Recordemos que la vida se expone a cualquier palabra como también a cualquier inconsecuencia; por eso, escuchar del Hijo de Dios una palabra de “vida verdadera”, de sabor y de gozo, es sentirse amados por el único Dios a quien debemos adorar. El Evangelio es siempre un ofrecimiento de una calidad nueva: es presencia del Hijo de Dios, es paz, camino, esperanza, es una seducción cuando en nosotros hay confesión de seguir los pasos de un único Maestro. Concretamente, en el evangelio de hoy, Jesús ofrece vida para todos...
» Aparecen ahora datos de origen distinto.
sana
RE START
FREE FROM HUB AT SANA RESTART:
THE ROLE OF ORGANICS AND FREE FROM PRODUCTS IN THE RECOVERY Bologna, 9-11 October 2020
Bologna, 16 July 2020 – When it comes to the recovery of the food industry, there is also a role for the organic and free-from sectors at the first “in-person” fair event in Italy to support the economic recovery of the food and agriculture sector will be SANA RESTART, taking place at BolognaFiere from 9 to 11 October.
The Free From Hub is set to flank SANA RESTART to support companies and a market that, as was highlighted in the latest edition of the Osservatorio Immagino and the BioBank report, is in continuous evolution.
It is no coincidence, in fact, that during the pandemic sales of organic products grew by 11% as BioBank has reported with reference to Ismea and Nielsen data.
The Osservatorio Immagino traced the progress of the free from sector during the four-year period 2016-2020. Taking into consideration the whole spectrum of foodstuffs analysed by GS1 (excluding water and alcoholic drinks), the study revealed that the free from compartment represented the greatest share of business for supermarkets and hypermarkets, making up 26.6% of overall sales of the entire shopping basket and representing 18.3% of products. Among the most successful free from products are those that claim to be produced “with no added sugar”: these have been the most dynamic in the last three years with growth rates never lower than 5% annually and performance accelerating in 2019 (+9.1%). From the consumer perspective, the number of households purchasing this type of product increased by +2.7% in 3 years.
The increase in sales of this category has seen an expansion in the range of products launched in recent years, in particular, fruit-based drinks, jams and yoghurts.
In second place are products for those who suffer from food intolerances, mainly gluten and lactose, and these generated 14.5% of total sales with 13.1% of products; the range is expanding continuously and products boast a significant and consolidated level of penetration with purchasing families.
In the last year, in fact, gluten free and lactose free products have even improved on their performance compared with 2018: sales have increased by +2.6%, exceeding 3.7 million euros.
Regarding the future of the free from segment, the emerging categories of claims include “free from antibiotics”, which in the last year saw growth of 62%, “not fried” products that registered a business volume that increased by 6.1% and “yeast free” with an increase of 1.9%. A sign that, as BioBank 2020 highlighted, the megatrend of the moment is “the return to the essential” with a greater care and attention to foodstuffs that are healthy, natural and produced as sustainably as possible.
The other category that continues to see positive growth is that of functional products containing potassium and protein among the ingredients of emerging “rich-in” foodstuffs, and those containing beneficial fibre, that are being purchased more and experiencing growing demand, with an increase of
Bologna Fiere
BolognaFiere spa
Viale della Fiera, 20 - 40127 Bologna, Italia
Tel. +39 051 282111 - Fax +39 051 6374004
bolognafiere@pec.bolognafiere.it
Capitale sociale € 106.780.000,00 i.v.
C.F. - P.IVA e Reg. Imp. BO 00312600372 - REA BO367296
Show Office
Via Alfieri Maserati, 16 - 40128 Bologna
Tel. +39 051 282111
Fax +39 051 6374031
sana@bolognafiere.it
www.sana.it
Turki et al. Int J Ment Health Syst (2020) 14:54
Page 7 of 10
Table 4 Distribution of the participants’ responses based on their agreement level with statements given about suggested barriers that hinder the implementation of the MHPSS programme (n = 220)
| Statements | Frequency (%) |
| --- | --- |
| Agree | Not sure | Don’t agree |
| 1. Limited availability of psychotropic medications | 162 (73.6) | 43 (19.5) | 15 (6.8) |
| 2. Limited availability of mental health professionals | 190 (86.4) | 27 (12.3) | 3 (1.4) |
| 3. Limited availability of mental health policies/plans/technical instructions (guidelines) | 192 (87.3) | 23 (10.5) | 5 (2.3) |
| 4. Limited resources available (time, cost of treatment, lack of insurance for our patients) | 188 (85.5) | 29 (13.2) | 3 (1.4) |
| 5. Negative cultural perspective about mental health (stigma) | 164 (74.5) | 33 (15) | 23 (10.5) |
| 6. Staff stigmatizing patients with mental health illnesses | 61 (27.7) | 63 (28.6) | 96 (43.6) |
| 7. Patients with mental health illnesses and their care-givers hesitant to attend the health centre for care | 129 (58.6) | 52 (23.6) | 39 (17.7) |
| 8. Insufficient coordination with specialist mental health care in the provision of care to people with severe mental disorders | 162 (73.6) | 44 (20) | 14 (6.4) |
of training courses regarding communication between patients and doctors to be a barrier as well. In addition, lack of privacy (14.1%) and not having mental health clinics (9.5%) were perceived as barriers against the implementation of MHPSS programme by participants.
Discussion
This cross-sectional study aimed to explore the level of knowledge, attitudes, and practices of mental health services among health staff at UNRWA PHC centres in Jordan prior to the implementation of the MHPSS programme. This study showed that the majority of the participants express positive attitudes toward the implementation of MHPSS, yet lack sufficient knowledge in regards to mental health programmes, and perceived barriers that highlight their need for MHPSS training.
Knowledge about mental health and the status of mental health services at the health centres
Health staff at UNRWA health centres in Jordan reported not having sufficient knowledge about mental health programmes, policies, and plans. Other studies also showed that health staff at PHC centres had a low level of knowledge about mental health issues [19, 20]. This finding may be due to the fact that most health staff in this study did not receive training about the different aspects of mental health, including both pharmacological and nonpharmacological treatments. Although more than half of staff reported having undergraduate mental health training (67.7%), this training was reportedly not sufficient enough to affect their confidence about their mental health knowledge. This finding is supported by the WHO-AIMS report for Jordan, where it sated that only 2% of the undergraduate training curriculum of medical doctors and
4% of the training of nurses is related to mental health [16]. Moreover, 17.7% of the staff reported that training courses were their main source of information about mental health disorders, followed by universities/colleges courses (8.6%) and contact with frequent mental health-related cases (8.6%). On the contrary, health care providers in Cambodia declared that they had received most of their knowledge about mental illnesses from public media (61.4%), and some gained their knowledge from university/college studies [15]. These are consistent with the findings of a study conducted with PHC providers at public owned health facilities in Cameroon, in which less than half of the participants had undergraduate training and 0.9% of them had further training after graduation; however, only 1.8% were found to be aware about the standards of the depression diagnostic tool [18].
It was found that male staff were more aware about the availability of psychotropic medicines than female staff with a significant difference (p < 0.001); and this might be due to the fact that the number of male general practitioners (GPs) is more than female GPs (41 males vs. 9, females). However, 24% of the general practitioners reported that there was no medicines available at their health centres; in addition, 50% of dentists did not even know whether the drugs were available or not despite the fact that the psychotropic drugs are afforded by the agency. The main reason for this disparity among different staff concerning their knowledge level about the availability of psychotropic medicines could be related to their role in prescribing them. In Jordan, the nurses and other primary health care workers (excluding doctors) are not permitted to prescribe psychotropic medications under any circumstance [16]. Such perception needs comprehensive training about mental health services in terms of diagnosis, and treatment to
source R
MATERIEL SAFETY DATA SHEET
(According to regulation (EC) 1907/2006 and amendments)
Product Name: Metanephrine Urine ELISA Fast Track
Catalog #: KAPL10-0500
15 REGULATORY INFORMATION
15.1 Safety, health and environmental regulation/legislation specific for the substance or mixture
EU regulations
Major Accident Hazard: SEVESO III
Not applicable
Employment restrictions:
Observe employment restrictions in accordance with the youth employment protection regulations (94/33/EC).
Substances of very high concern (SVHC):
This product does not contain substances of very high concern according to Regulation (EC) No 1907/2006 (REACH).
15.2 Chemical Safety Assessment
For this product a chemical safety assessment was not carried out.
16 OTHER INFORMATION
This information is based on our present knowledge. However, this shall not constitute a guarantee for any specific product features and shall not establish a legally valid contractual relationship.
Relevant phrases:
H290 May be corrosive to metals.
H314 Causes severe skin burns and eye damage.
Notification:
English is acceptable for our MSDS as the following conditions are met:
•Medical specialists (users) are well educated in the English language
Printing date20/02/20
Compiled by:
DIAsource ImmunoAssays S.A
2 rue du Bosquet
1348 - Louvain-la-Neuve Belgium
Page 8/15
Tengamos presente a este respecto la enseñanza de san Agustín: Reesculpamos mediante el amor a la verdad aquella imagen según la cual fuimos creados y devolvamos a nuestro César su propia imagen. Esto habéis escuchado en la respuesta del Señor a los judíos que querían tentarle: "¿Por qué me tentáis, hipócritas? Mostradme la moneda del tributo", es decir, la imagen y la inscripción. Mostradme lo que tributáis, lo que preparáis, lo que se os exige; enseñádmelo. Le presentan un denario, y preguntó de quién era la imagen. Le respondieron: "del César". También este César busca su imagen. El César no quiere que perezca lo que él ordenó y Dios no quiere que perezca lo que él ordenó y Dios no quiere que perezca lo que él hizo. El César, hermanos míos, no hizo la moneda; la hacen sus acuñadores; ordena  a los artífices que la hagan; lo mandó a sus ministros. La imagen está grabada en la moneda; en ella se halla la imagen del César. Con todo, busca lo que otros imprimieron; atesora, no quiere negarse a sí mismo. La moneda de Cristo es el hombre. En él está la imagen de Cristo, en él el nombre de Cristo, la función de Cristo y los deberes de Cristo (Sermón 90, 10).